Blessed be the God and Father of our Lord Jesus Christ, who has blessed us in Christ with every spiritual blessing in the heavenly places, even as he chose us in him before the foundation of the world, that we should be holy and blameless before him. In love he predestined us for adoption as sons through Jesus Christ, according to the purpose of his will, to the praise of his glorious grace(Eph 1.3-6a).
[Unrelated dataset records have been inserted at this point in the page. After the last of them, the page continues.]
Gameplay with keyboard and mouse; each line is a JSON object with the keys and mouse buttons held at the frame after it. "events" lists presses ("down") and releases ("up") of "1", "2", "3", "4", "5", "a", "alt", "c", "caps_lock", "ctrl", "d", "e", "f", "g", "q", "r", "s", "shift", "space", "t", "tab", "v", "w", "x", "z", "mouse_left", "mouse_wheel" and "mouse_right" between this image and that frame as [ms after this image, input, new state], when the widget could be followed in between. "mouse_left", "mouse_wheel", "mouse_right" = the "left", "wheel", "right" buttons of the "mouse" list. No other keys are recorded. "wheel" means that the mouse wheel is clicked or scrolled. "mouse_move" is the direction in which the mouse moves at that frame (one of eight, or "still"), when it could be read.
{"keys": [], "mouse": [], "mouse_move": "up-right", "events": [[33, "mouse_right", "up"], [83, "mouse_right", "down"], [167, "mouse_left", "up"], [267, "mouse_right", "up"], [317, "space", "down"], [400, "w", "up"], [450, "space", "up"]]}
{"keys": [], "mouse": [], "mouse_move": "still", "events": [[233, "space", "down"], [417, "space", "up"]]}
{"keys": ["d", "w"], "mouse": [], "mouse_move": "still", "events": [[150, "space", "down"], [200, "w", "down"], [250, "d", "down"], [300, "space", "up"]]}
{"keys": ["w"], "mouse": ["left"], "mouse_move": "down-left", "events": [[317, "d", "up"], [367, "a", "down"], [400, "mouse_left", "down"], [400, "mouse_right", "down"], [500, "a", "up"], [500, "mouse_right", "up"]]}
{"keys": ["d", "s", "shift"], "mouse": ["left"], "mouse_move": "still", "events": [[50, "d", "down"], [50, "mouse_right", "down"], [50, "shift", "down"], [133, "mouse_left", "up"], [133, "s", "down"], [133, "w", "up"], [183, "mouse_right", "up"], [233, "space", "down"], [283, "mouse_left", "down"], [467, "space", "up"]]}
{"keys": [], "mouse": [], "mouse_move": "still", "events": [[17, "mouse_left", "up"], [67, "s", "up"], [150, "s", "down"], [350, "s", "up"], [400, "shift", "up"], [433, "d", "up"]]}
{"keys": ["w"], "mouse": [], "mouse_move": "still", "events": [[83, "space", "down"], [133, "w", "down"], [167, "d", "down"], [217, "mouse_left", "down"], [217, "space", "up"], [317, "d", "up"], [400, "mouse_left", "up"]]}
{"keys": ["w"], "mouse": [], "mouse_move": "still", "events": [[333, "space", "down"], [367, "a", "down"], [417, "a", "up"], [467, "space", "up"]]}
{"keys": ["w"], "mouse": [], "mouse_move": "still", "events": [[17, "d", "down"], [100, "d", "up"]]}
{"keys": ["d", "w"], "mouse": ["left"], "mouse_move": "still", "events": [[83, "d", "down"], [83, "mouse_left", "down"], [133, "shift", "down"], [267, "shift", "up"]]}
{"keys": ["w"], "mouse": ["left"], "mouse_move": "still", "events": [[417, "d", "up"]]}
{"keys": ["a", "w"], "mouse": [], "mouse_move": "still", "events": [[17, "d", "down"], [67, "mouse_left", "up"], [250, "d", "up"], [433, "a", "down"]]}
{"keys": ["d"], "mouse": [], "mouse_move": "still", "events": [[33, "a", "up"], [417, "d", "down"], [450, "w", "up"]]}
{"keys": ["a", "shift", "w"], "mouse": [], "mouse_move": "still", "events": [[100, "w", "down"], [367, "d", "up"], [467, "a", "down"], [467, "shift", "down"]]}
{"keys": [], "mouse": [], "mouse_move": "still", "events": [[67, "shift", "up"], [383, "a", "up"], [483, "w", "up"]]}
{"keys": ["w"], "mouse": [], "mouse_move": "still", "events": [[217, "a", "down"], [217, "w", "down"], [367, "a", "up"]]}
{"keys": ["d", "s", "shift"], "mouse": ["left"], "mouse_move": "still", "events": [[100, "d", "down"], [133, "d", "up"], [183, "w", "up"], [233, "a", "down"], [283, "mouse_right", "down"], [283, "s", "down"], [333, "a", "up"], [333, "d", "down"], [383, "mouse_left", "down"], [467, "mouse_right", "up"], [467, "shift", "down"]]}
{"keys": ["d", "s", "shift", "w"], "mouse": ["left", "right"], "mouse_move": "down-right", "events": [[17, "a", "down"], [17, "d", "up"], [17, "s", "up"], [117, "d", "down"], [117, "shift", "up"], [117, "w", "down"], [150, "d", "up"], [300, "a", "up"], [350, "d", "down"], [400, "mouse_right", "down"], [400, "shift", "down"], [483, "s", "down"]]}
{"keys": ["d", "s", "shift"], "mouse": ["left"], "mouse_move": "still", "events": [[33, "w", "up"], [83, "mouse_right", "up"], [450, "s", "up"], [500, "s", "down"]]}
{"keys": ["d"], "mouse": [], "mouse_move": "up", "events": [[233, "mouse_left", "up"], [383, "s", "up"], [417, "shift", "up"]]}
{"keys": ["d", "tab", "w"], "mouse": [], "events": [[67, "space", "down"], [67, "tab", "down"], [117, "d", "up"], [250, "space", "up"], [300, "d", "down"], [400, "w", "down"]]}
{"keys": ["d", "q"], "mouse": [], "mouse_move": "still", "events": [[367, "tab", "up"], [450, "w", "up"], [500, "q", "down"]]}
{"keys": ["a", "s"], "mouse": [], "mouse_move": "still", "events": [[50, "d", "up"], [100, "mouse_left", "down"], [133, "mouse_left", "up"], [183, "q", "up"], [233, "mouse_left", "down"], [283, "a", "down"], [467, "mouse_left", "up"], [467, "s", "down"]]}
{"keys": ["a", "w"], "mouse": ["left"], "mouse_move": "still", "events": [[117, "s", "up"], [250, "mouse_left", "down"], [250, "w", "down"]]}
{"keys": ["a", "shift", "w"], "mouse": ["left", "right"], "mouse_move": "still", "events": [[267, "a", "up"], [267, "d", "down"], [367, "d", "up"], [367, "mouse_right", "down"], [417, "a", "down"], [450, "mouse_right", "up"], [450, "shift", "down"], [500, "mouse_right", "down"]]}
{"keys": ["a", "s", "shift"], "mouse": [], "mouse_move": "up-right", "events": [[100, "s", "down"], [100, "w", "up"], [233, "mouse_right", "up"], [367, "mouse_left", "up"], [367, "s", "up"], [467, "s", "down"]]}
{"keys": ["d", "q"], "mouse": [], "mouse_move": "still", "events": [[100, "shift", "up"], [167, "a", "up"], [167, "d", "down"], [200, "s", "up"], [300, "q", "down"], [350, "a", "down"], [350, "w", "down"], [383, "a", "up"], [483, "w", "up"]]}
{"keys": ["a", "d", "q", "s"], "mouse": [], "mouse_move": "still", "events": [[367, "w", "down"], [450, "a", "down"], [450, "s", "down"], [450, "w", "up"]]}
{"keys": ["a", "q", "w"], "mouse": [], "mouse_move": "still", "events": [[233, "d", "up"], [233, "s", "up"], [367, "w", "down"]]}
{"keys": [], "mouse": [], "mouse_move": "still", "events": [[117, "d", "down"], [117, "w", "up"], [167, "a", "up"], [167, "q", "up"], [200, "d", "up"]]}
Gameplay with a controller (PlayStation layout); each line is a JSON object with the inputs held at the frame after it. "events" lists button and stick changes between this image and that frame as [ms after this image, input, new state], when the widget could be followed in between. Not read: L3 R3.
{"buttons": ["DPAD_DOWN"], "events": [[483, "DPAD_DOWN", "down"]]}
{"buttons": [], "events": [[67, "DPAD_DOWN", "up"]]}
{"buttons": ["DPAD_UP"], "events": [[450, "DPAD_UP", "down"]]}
Predestination has a long history of discussion (read: arguments) behind it, and it’s certainly not something that I’m going to dive head first into in this post (there are other posts for that). Instead, if you read my post about the Pauline sentence then you would have seen my arrangement of the text of Ephesians 1.3-14 on the bottom of the post. In writing about Ephesians 1.4e-6a Baugh says, “What is most remarkable about the period… is that it consists entirely of six prepositional phrases” which qualify and show the focus of the act of predestination (84).

No Dictionary Provided

You can learn a good deal about a word from it’s definition. The verb to predestine means “to make a previous determination about something or someone” (84). But you learn even more about a word by the way it is used. This is especially true when you’re learning another language.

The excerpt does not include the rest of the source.